Memang kepercayaan agama dari luar dapat
memberi arah kepada seseorang filosof dengan mengemukakan suatu obyek (tujuan)
yang akan dicapai seperti menyusun suatu pembuktian tentang adanya Tuhan,
mencari perbedaan antar alam, pribadi dan sebagainya. Hendaknya kita perhatikan
bahwa suatu kebenaran baru masuk formal dalam pandangan filsafat apabila
dimengerti dengan segala realitas atau bila kita mampu mencapai suatu proses
discursive (berpisah dari satu objek ke objek yang lain)
Apabila
kita umpamanya meyakinkan bahwa Tuhan itu ada maka dalil ini hanya akan diambil
dari filsafat dengan ukuran dimana kita membayangkan akan membuktikannya dengan
alat-alat ilmiah, jika tidak begini keadaannya maka kebenaran dalil itu
bagaimanapun juga dasarnya adalah tidak filosofis. Karena itu, maka arah
positif yang dapat diberikan oleh teologi pada filsafat bagaimanapun harganya
adalah tetap hanya merupakan suatu keadaan yang membawa filsafat kedalam suatu
suasana. Kepercayaan
merupakan sesuatu yang berjalan di muka filsafat tetapi bediri di luar apa yang
merupakan aktifitas filsafat yang sebenarnya.
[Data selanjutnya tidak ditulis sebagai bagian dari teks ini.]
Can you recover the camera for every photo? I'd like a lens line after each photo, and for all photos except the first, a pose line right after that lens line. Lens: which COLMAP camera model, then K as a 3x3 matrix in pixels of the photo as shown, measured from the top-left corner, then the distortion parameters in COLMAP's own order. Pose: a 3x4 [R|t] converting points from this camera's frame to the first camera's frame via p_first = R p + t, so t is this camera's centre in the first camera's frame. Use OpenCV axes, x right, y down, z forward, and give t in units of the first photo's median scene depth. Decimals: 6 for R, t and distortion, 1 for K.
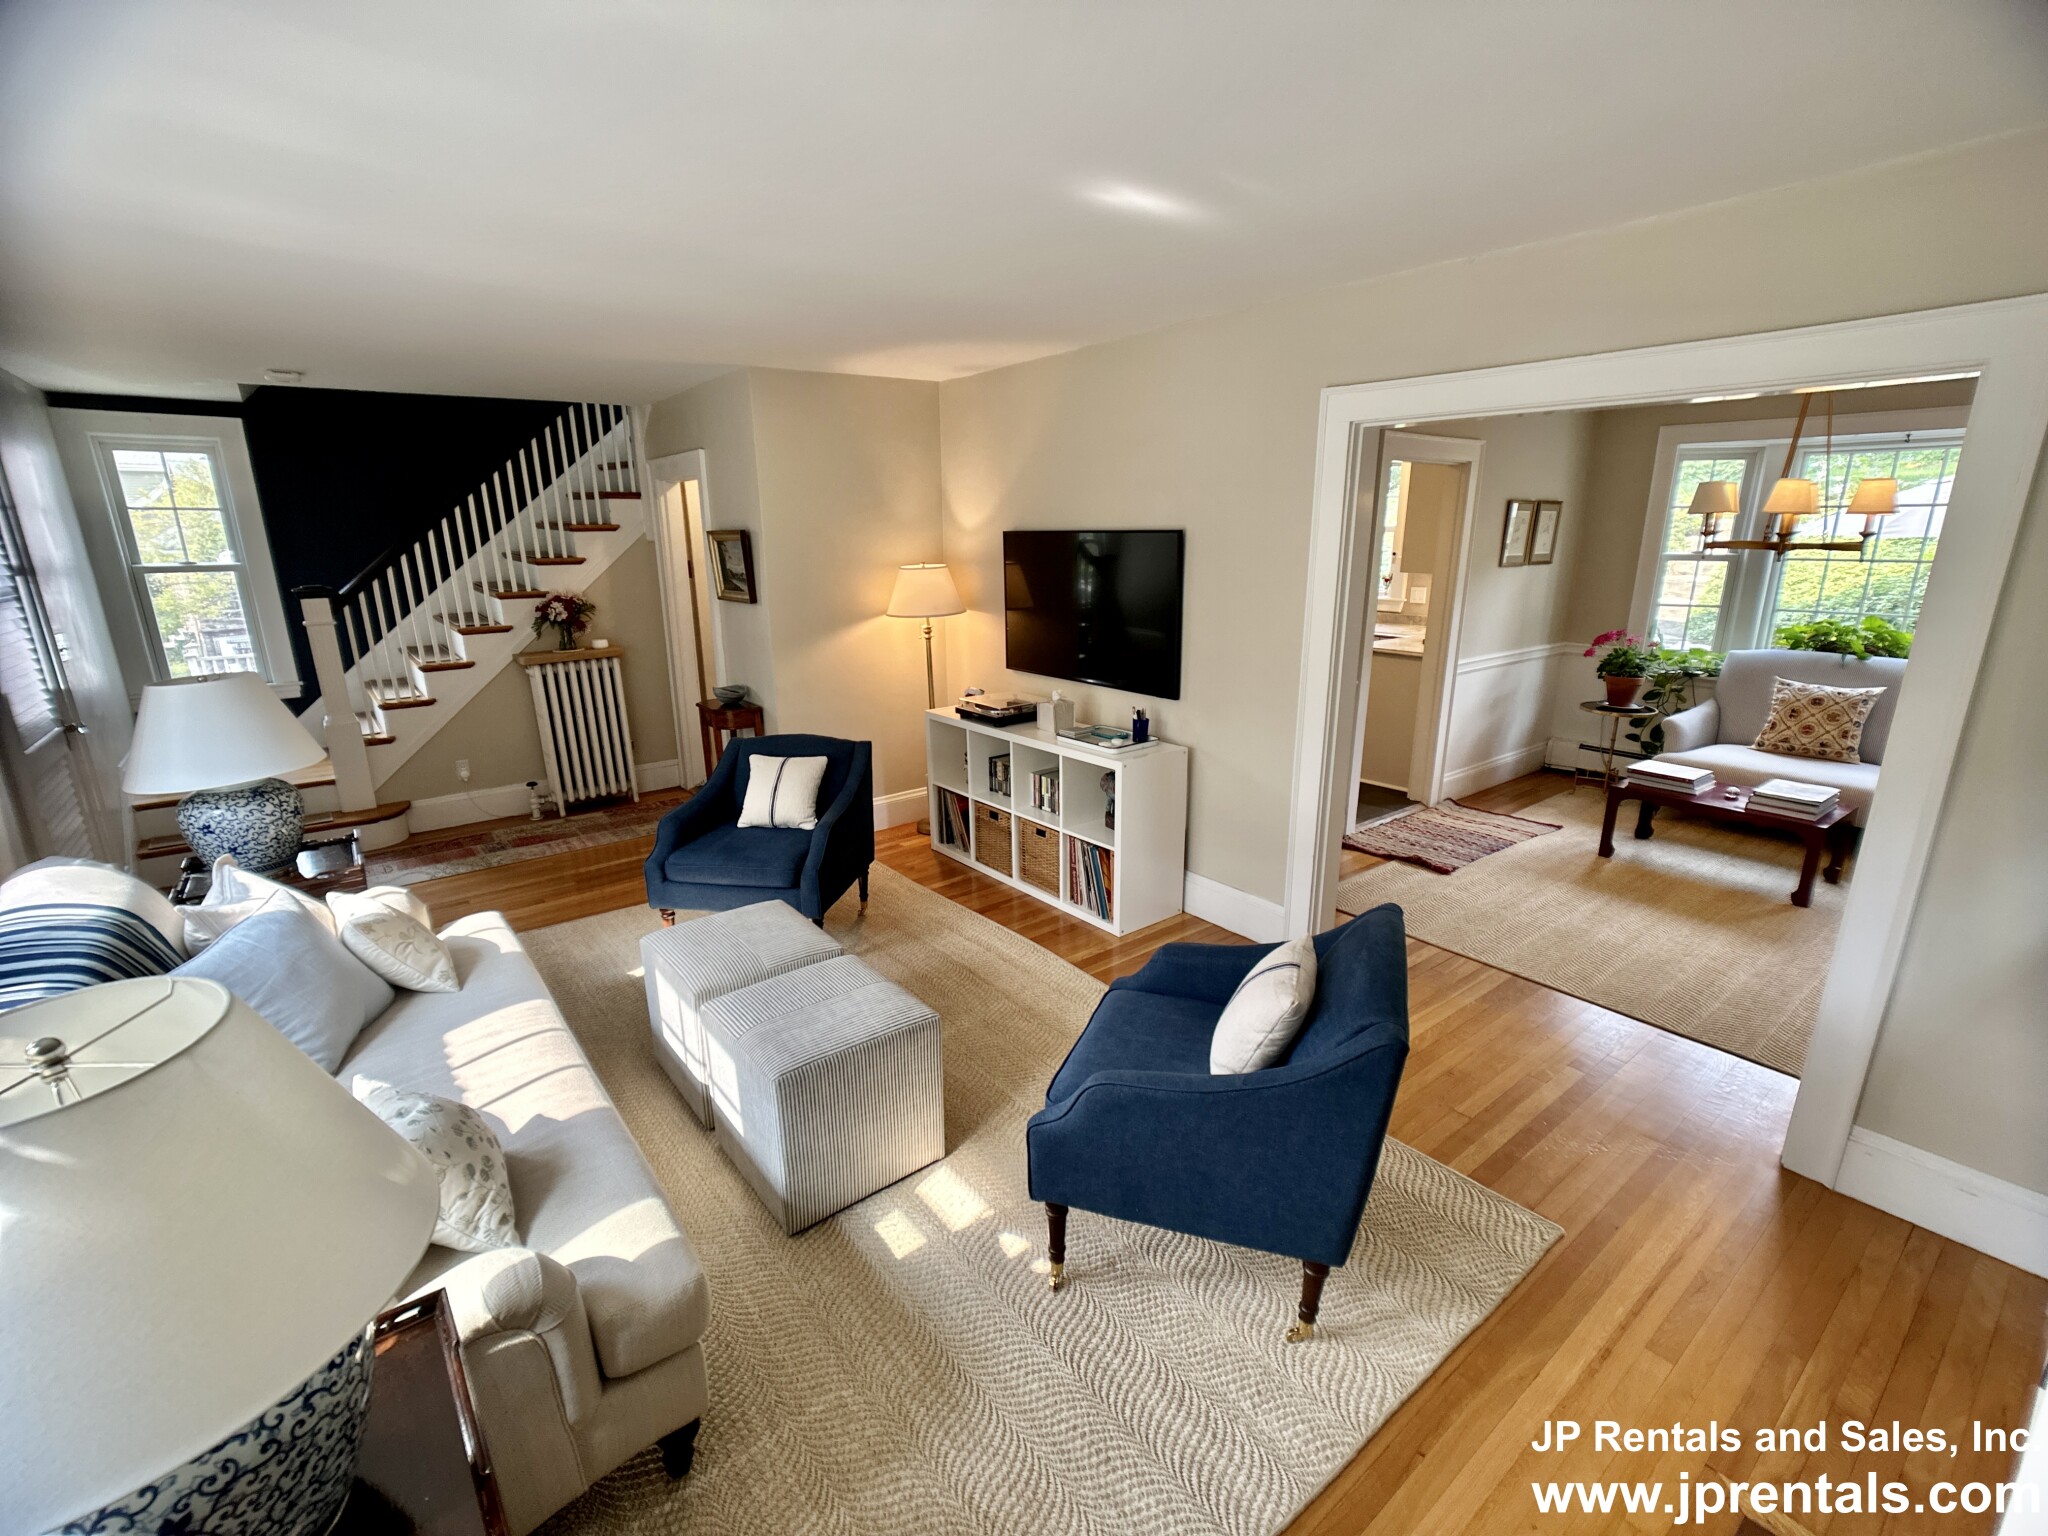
lens RADIAL K [[935.9, 0, 1024.0], [0, 935.9, 768.0], [0, 0, 1]] dist [-0.005221, -0.000468]
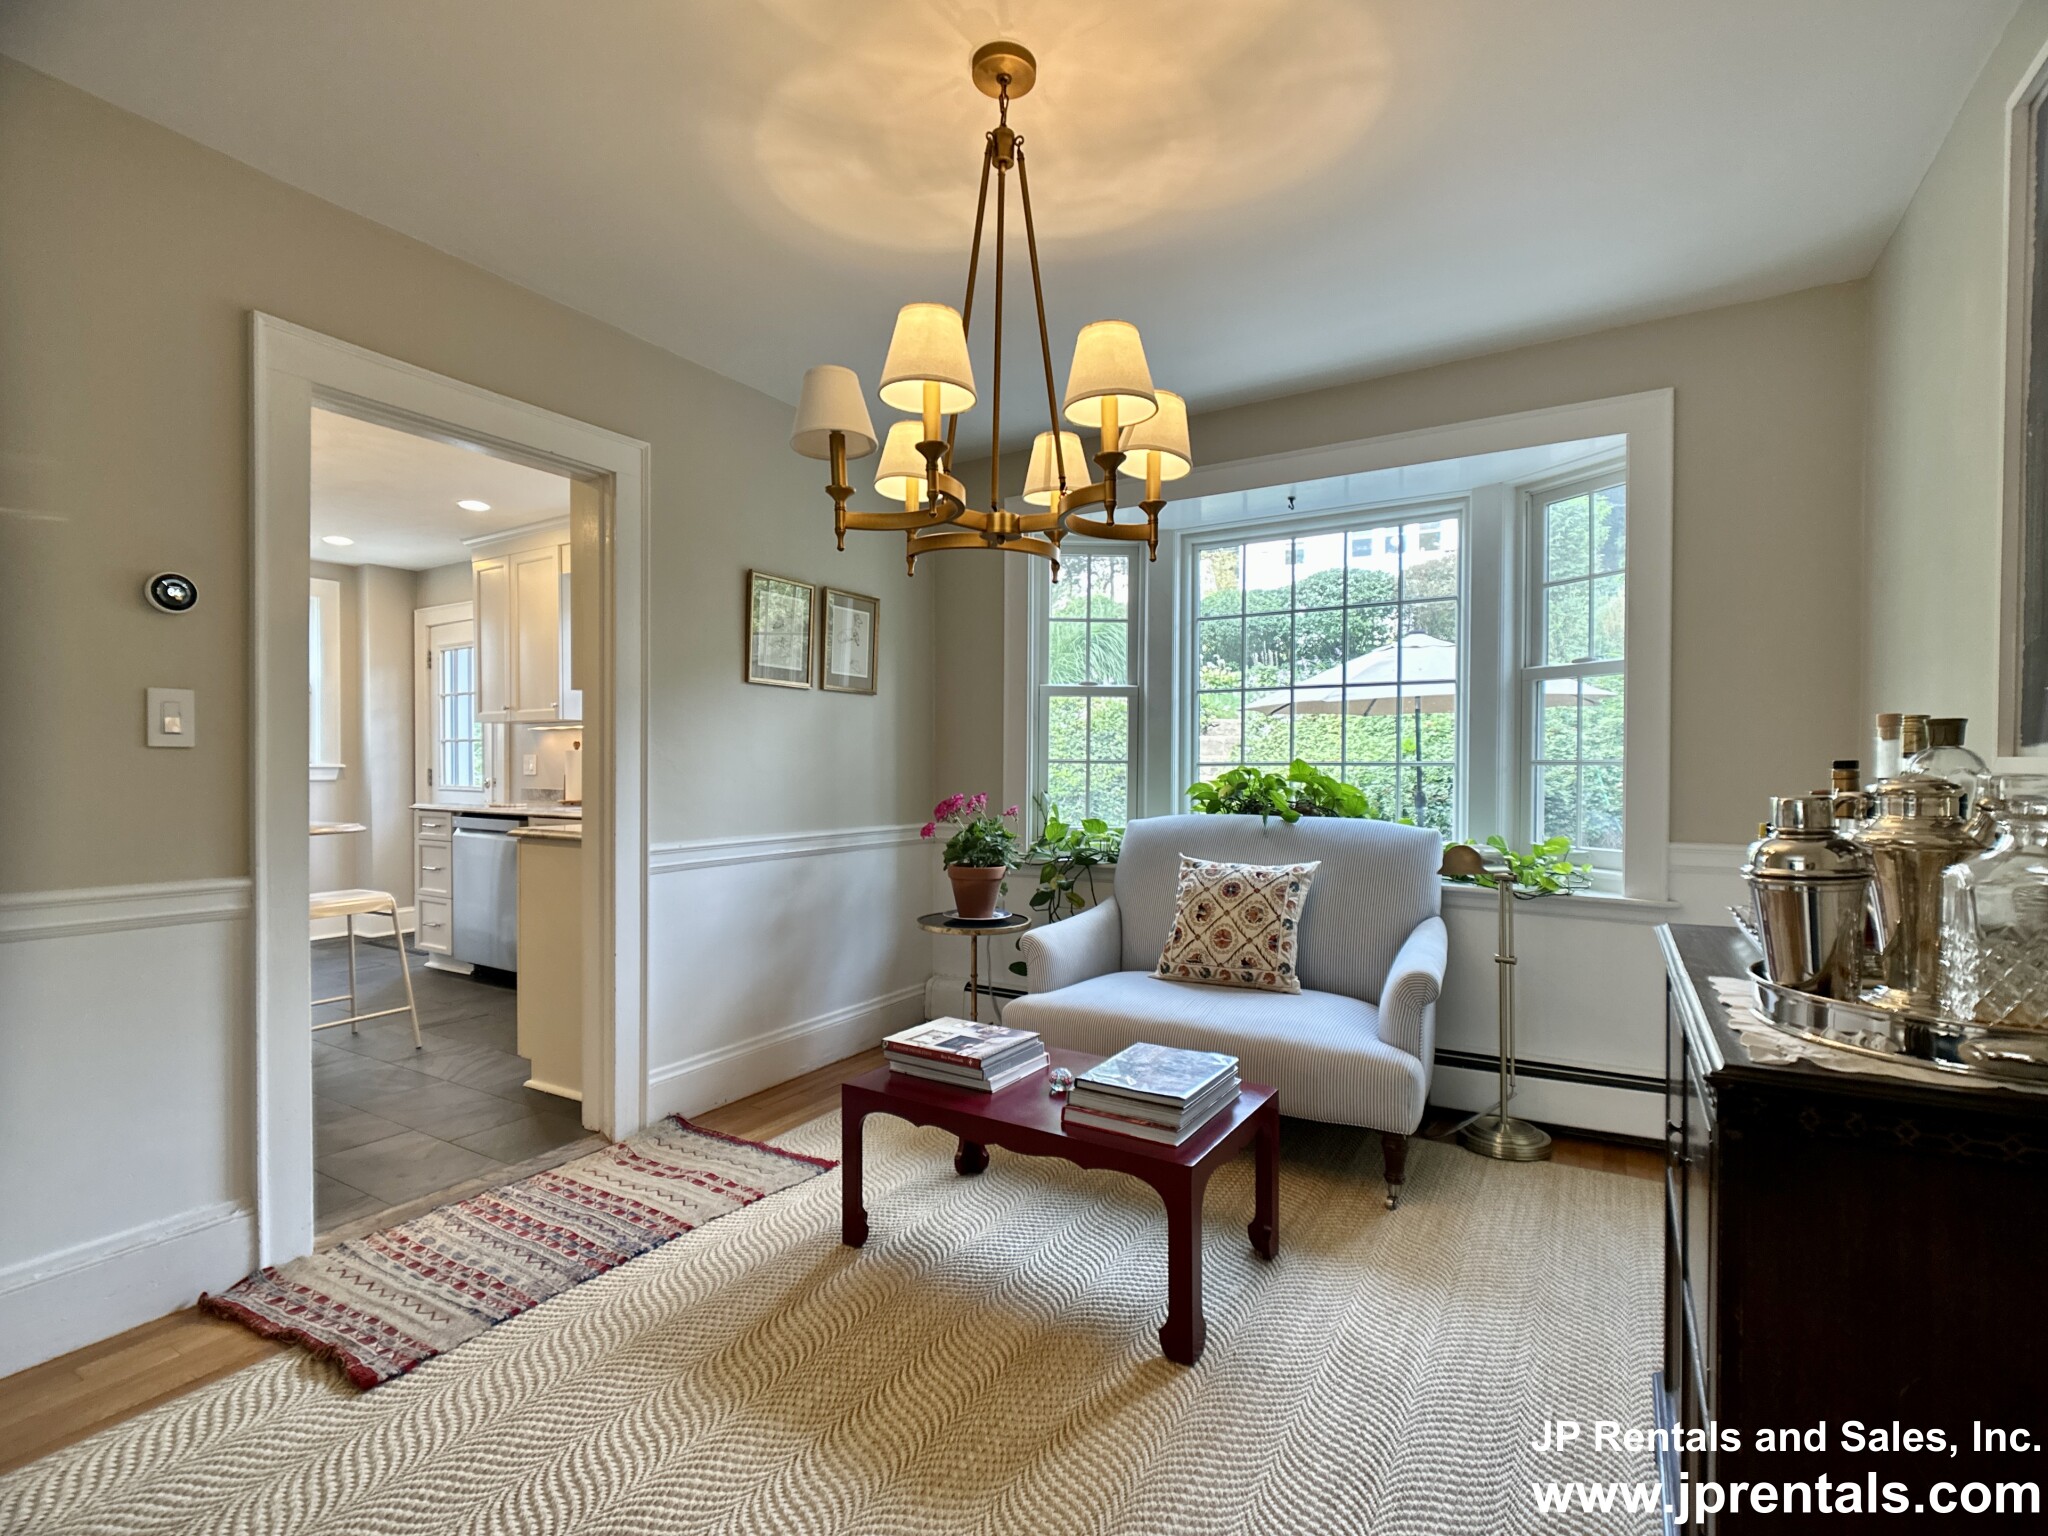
lens RADIAL K [[973.3, 0, 1024.0], [0, 973.3, 768.0], [0, 0, 1]] dist [-0.003293, -0.000308]
pose [[0.936217, 0.005173, 0.351384, 0.498776], [0.083449, 0.968019, -0.236590, -0.010642], [-0.341371, 0.250822, 0.905845, 0.455226]]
Seperti yang diberitahukan oleh agama-agama samawi maka kita berada pada neveau
(tingakatan) yang lebih tinggi dari tingkatan akal murni.
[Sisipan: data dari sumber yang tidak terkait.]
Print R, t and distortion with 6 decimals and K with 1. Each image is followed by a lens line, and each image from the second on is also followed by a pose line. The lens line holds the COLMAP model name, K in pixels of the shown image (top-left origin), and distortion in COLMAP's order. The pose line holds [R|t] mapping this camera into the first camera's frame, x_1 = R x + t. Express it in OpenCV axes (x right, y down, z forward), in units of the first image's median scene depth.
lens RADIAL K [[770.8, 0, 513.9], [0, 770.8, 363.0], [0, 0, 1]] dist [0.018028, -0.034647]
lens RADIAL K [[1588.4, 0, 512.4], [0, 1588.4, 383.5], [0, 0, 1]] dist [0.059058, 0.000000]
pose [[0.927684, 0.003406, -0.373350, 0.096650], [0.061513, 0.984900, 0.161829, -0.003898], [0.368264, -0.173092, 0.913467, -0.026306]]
Apabila teologi itu pada kenyataannya besifat
agama maka filsafat tidaklah demikian tetapi tetap bersifat rasional dan
kemanusiaan murni. Tetapi kebijaksanaan Tuhan tidaklah merusak aturan alam,
bahkan mengangkatnya.
Kebijaksanaan
Tuhan berbeda dengan aturan alam tetapi ia menerima aktivitas alam, bahkan
memperkayanya. Perkembangan seorang muslim umpamanya menghendaki agar dia
menggunakan kekuatan alam secara formal dan dalam kenyataannya memang berbeda
dengan kekuasaan Tuhan. Seseorang yang beragama islam akan dapat mengembangkan
kemampuannya secara wajar dan harmonis. Dengan begitu akan lebih sesuai dengan
kehidupan keagamaannya.
Demikinlah
perbedaan atau relevansi filsafat
dan agama, yang keduanya mempunyai titik
ketersinggungan satu sama lainnya, bahkan keduanya saling memperkuat. Hanya saja
kesalahpahaman terhadap keduanya disebabkan oleh adanya wawasan yang sempit di
antara, ilmuan, filosuf dan ulama-ulama.